Supplied passage:
⁂

I know Amano did say that (thru Tomoko), but maybe Oliver can chime in here, he (Oliver) told me that Amano was only doing that for the big tank is his house, he seemed to think the tanks in the gallery are run full blast all day. :?:

Jeff


----------



## Gomer

I do recall that as well, but his explaination should be applicable to other setups. The translation being: Able to keep high light plants in healthy conditions while only having limited high light ..which also translates to healthy yet slower stem plant growth....which again seems to translate to less algea

(glad to have you posting Jeff. Also, if you can PM me the name of your Wifes company, I'd appreciate it. Never know when we will get funding for a new laser  ...one of our Continuums is troublesome to say the least)


----------



## tanVincent

Hi,

That is what we did as well. We have a 90 x 45 x 60 tank and its running on a 56w PC and 150w MH. The PC is running on 11 hours and MH on 4 hours.

Cheers
Vincent


----------



## SCMurphy

Dude,

My 75 runs like that, sorta, all bulbs are ODNO T8s. Two bulbs come on for 2 hours, then another comes on, runs with 3 bulbs for 2 hours, then a fourth bulb lights up and it runs 4 bulbs for 3 hours, then back to 3 bulbs for 2 hours and then 2 bulbs for the last 2 hours.


----------



## Gomer

I remember that clearly now It doesn't seem widely practiced so I am trying to get other opinions on it.

*....7 tanks down there...and I didn't manage to sneak away with a single plant* :twisted:


----------



## SCMurphy

Gomer said:


> *....7 tanks down there...and I didn't manage to sneak away with a single plant* :twisted:


I didn't have anything you wanted.


----------



## IUnknown

At 12" from the top of the water, I wouldn't think that PC's would not have much effect. At first I thought the PC's were just to balance the light out. I thought PC's had to be installed close to the water surface, because they didn't have much reach. Maybe the MH are used to help ground cover, and the PC's for stem plants?


----------



## Gomer

SCMurphy said:


> Gomer said:
> 
> 
> 
> *....7 tanks down there...and I didn't manage to sneak away with a single plant* :twisted:
> 
> 
> 
> I didn't have anything you wanted.
Click to expand...

more like I don't even have room for the plants I brought home LOL

You had a couple interesting ones!


----------



## Robert B

I kind of have the same thing going on. I have 3 ODNO over my 30 gallon. Two of them run for 12 hours and the 3rd tube runs for a couple hours in the middle of the light cycle. With those three tubes on at the same time it is A LOT of light. 

Robert. (bobo31)


----------



## pineapple

In several of the The Aquatic Gardner (TAG) issues in which an ADA aquarium is featured, the statistics information states a 10 hour lighting period.

Did anyone take a photo of the lighting system? I mean a photo from the bottom upward to show the placement of the bulbs and reflectors?

Where was the timer located? Remote to the bulb fixture?

Andrew Cribb


----------



## Raul-7

It seems interesting, but what's wrong with everyone's current lighting setup...aren't you already growing healthy plants. Why fix something when it's not broken? :?

⁂

Written request a: Reproduce every line in the records that names an organism by rank, from kingdom to common name, and leave out the pictures.

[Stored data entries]
⁂

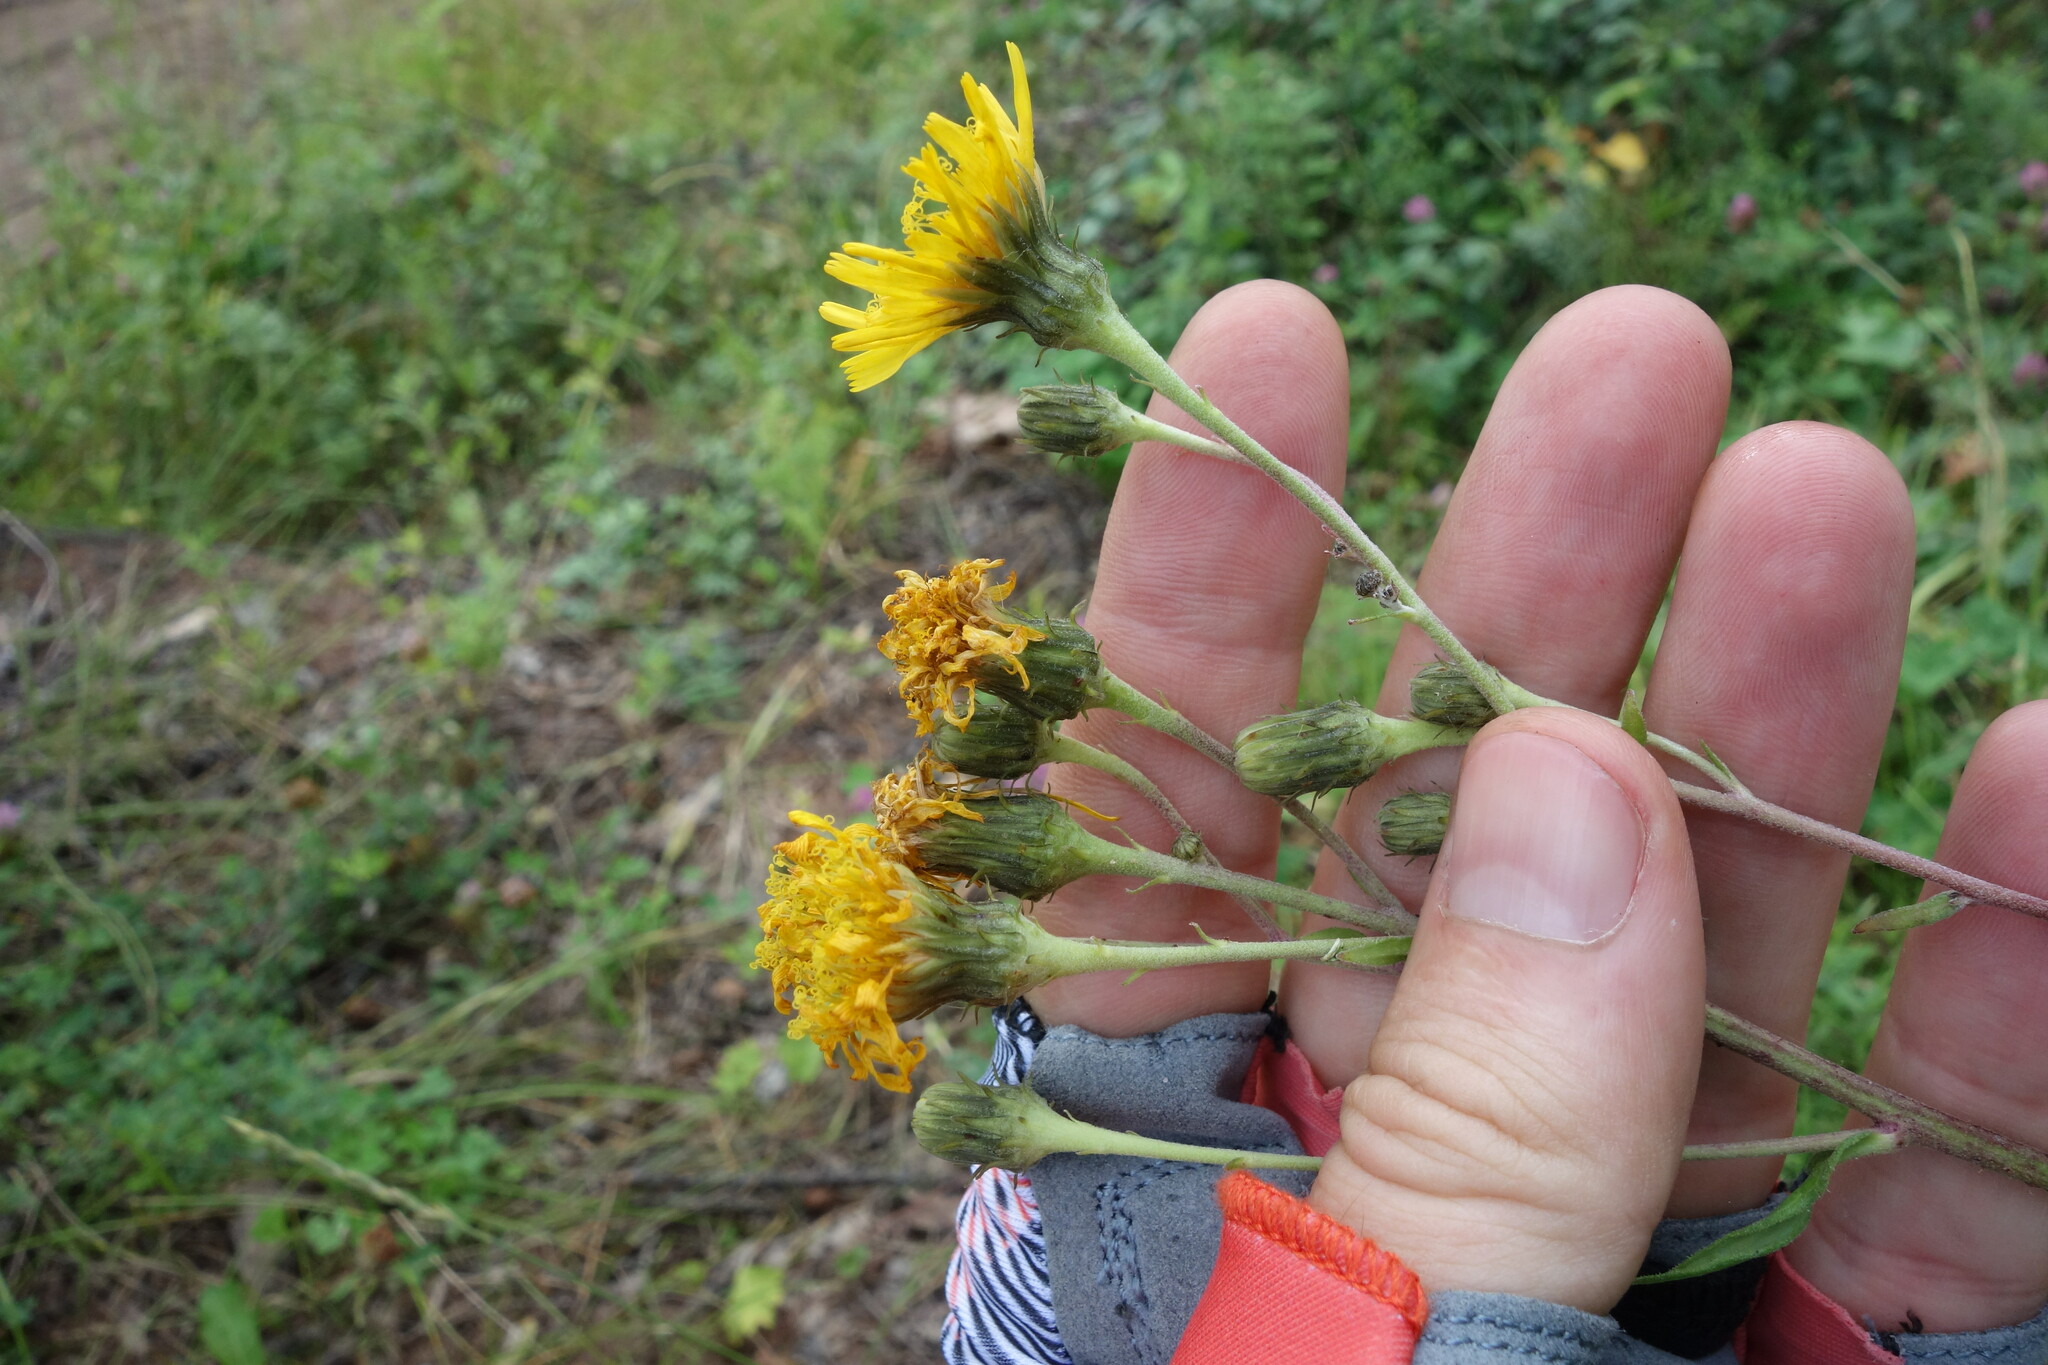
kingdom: Plantae
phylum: Tracheophyta
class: Magnoliopsida
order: Asterales
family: Asteraceae
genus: Hieracium
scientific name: Hieracium umbellatum
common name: Northern hawkweed
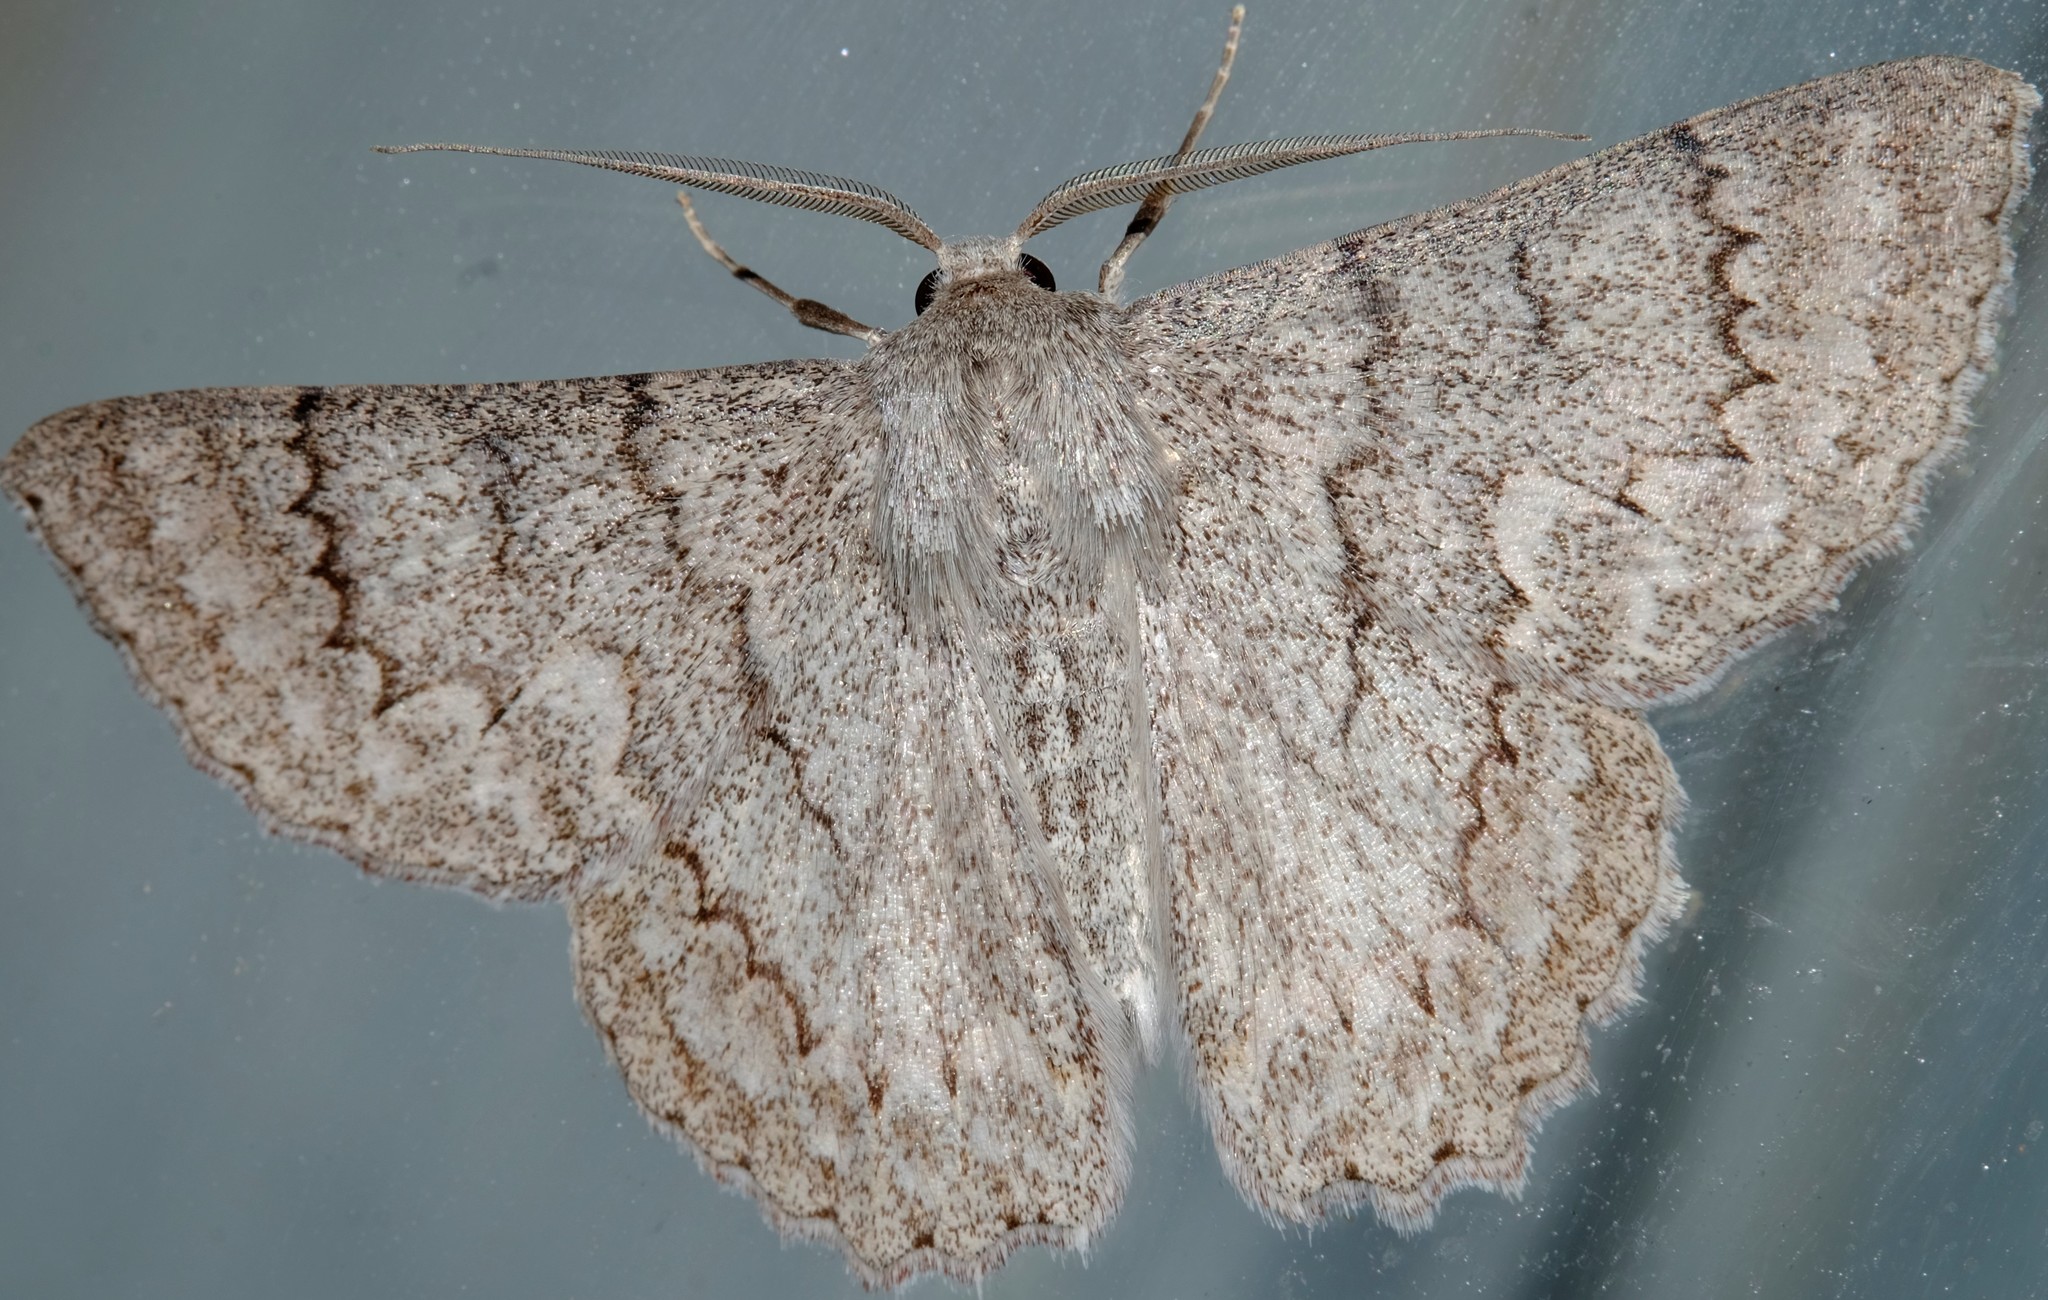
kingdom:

⁂

Written request b:
Answer these questions from the aquarium lighting thread:
(i) How many hours a day does the 150w MH in tanVincent's 90 x 45 x 60 tank run?
(ii) How many ODNO tubes does Robert B have over his 30 gallon?
(iii) What lighting period does pineapple say the TAG issues featuring an ADA aquarium state?

Written solution a:
kingdom: Plantae
phylum: Tracheophyta
class: Magnoliopsida
order: Asterales
family: Asteraceae
genus: Hieracium
scientific name: Hieracium umbellatum
common name: Northern hawkweed
kingdom:

Written solution b:
(i) 4 hours
(ii) 3
(iii) 10 hours